The Court notes that petitioners resided in the State of Washington at the time the petition was filed and that the notice of deficiency upon which this case is based was sent to them in Seattle, Washington. The income tax returns filed for the years at issue reflect petitioners' residence to be in Seattle, Washington. Woodland Avenue is in Kansas City, Missouri.
Petitioners offered no evidence on these issues other than their testimony. The Court concludes that petitioners have not shown that Woodland Avenue was held for rental in 2008 and 2009 and if it was they have not substantiated the disallowed expenses deducted on Schedule E. Respondent's determination on these issues is sustained.

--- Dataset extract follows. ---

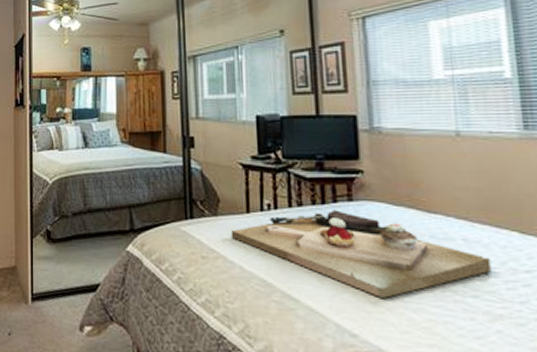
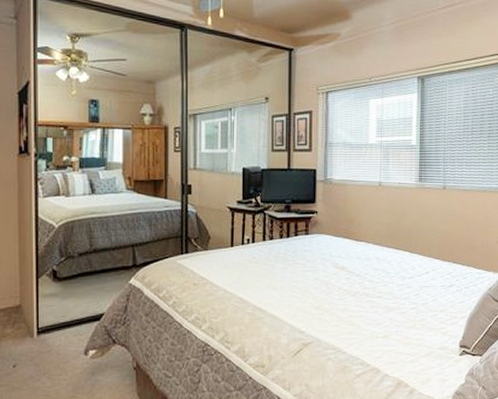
decorative tray: present [230,209,492,298] -> none [217,241,391,303]

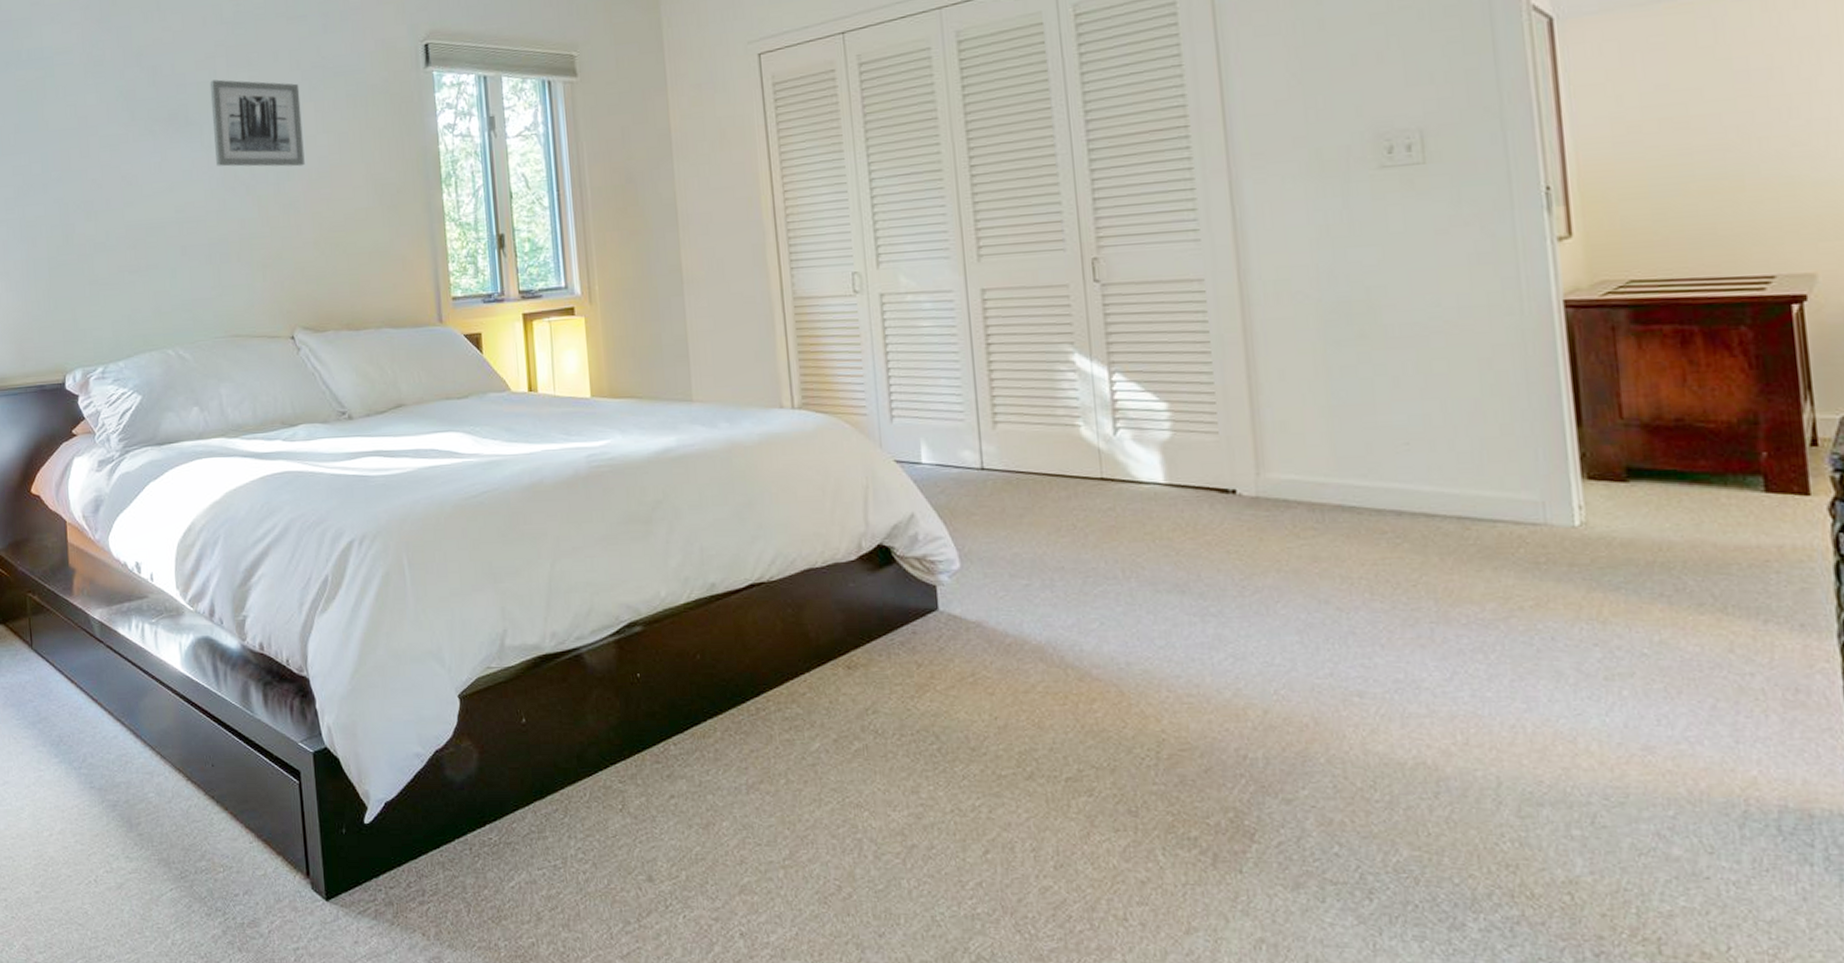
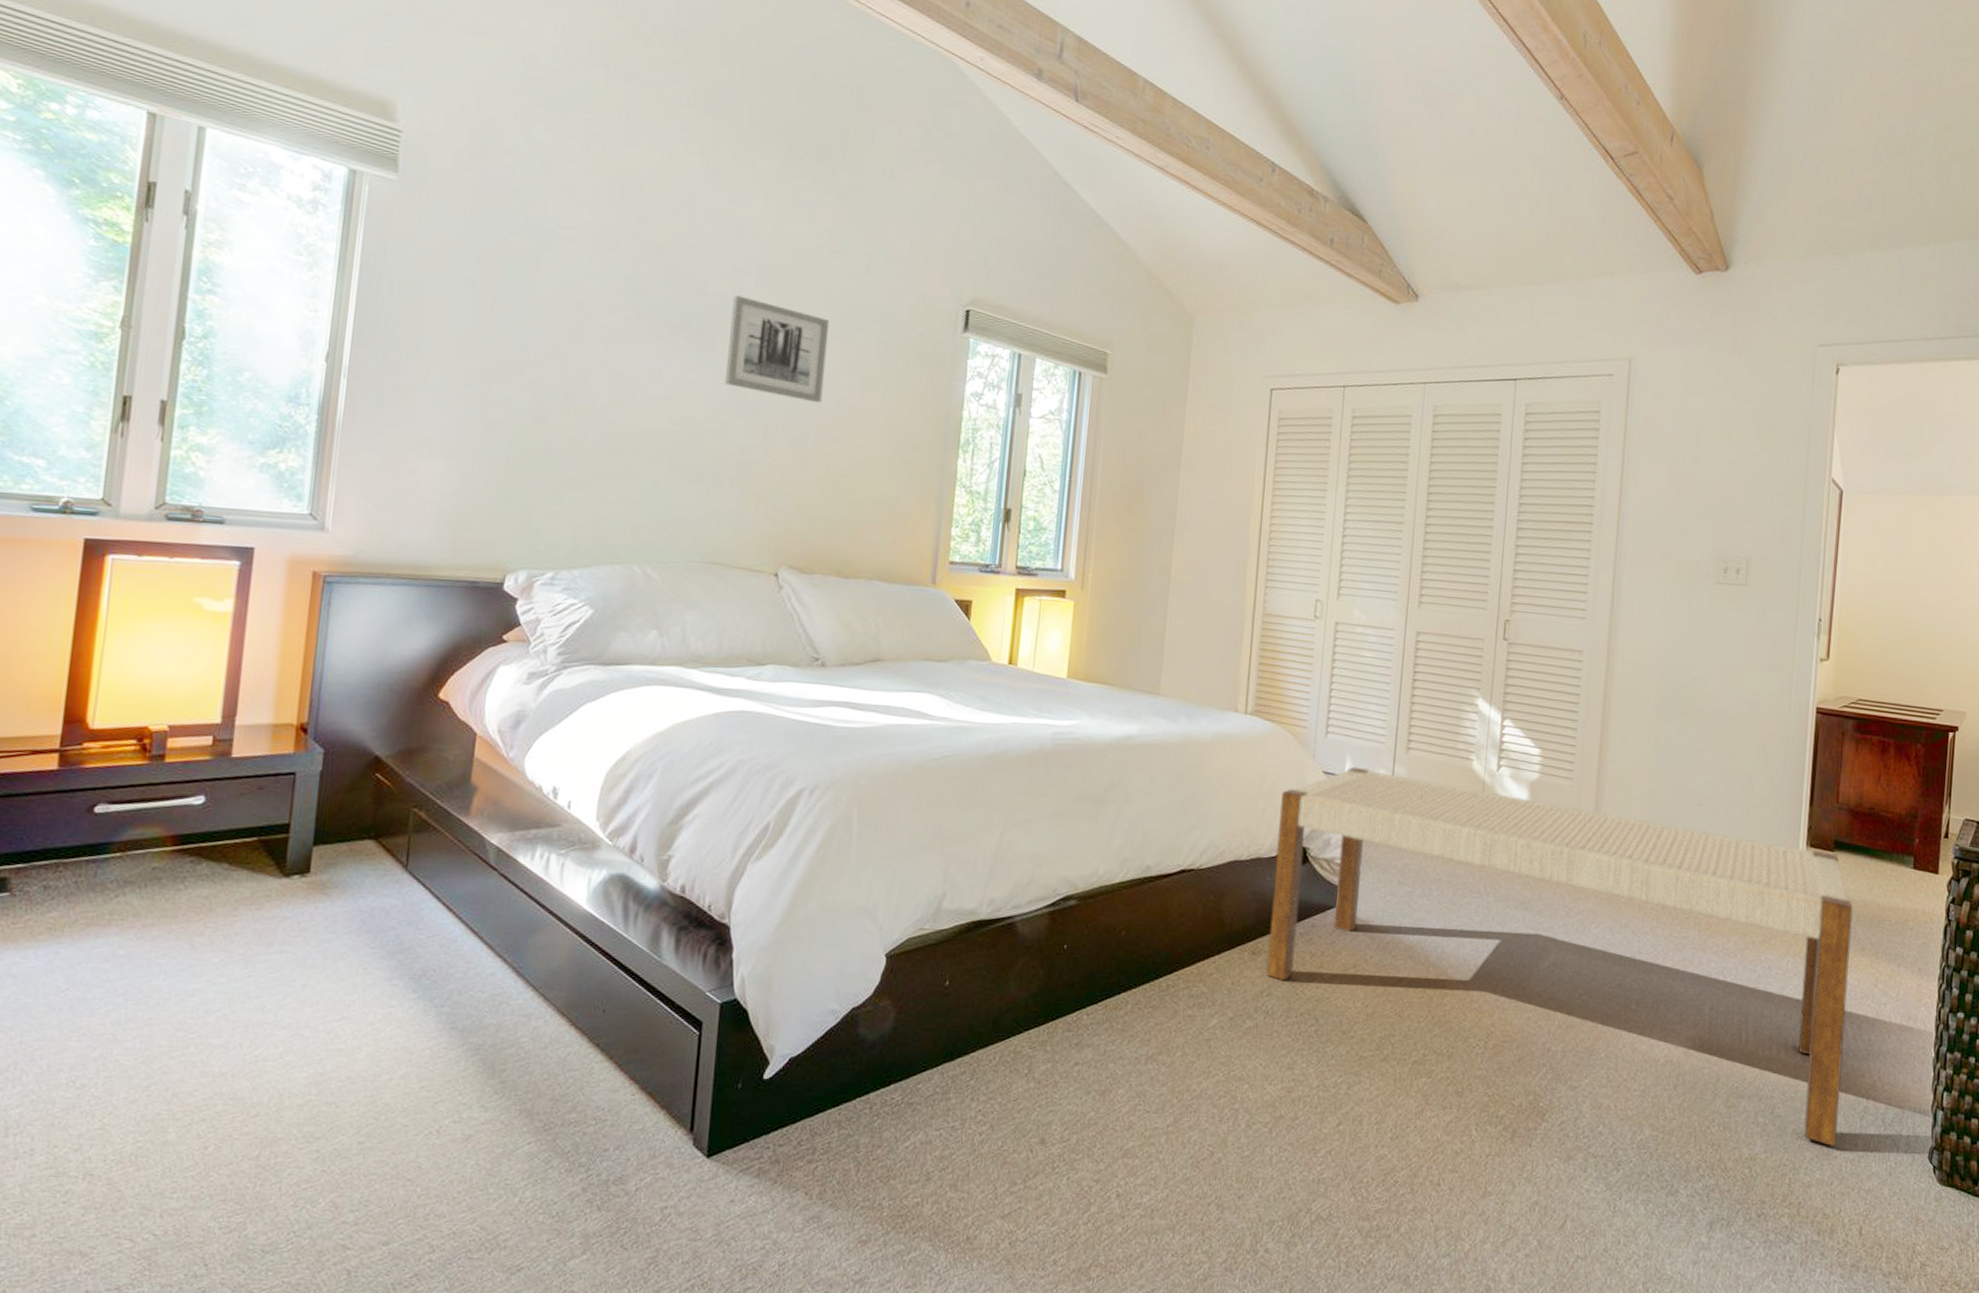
bench: none [850,451,1706,866] -> present [1266,766,1853,1147]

Section 7491(c) imposes on the Commissioner the burden of production in any court proceeding with respect to the liability of any individual for penalties and additions to tax. Higbee v. Commissioner, 116 T.C. 438, 446 (2001); Trowbridge v. Commissioner, T.C. Memo. 2003-164, aff'd, 378 F.3d 432 (5th Cir. 2004). In order to meet the burden of production under section 7491(c), the Commissioner need only make a prima facie case that imposition of the penalty or addition to tax is appropriate. Higbee v. Commissioner, 116 T.C. at 446.
Respondent determined that for 2008 and 2009 petitioners underpaid a portion of their income tax because of negligence or intentional disregard of rules and regulations and that there is a substantial understatement of income tax. Section 6662(a) and (b)(1) and (2) imposes a penalty equal to 20% of the portion of the underpayment attributable to negligence or disregard of rules or regulations or a substantial understatement of income tax.
Negligence is defined as any failure to make a reasonable attempt to comply with the provisions of the Internal Revenue Code, and the term "disregard" includes any careless, reckless, or intentional disregard. See sec. 6662(c). Negligence also includes any failure by the taxpayer to keep adequate books and records or to substantiate items properly. Sec. 1.6662-3(b)(1), Income Tax Regs.
A "substantial understatement" includes an understatement of tax that exceeds the greater of 10% of the tax required to be shown on the return or $5,000. See sec. 6662(d); sec. 1.6662-4(b), Income Tax Regs. The tax shown on petitioners' joint return for 2008 was $4,909, and the tax shown on the return for 2009 was $628. Petitioners' correct tax liability for 2008 is $16,931, and for 2009 it is $7,696. Petitioners have a substantial understatement of tax for each of 2008 and 2009 since the understatement amount for each year will exceed both 10% of the tax required to be shown on the return for that year and $5,000. The Court concludes that respondent has produced sufficient evidence to show that the accuracy-related penalty under section 6662 is appropriate for 2008 and 2009.
The accuracy-related penalty will apply unless a taxpayer demonstrates that there was reasonable cause for the underpayment and that he or she acted in good faith with respect to the underpayment. See sec. 6664(c). Section 1.6664-4(b)(1), Income Tax Regs., specifically provides: "Circumstances that may indicate reasonable cause and good faith include an honest misunderstanding of fact or law that is reasonable in light of * * * the experience, knowledge, and education of the taxpayer." The most important factor is the extent of the taxpayer's effort to assess his proper tax liability for the year. Id.
Petitioners did not show that there was reasonable cause for, and that they acted in good faith with respect to, the underpayments of tax for 2008 and 2009.
Therefore, respondent's determination of the accuracy-related penalty under section 6662(a) for 2008 and 2009 is sustained.
To reflect the foregoing,
Decision will be entered under Rule 155.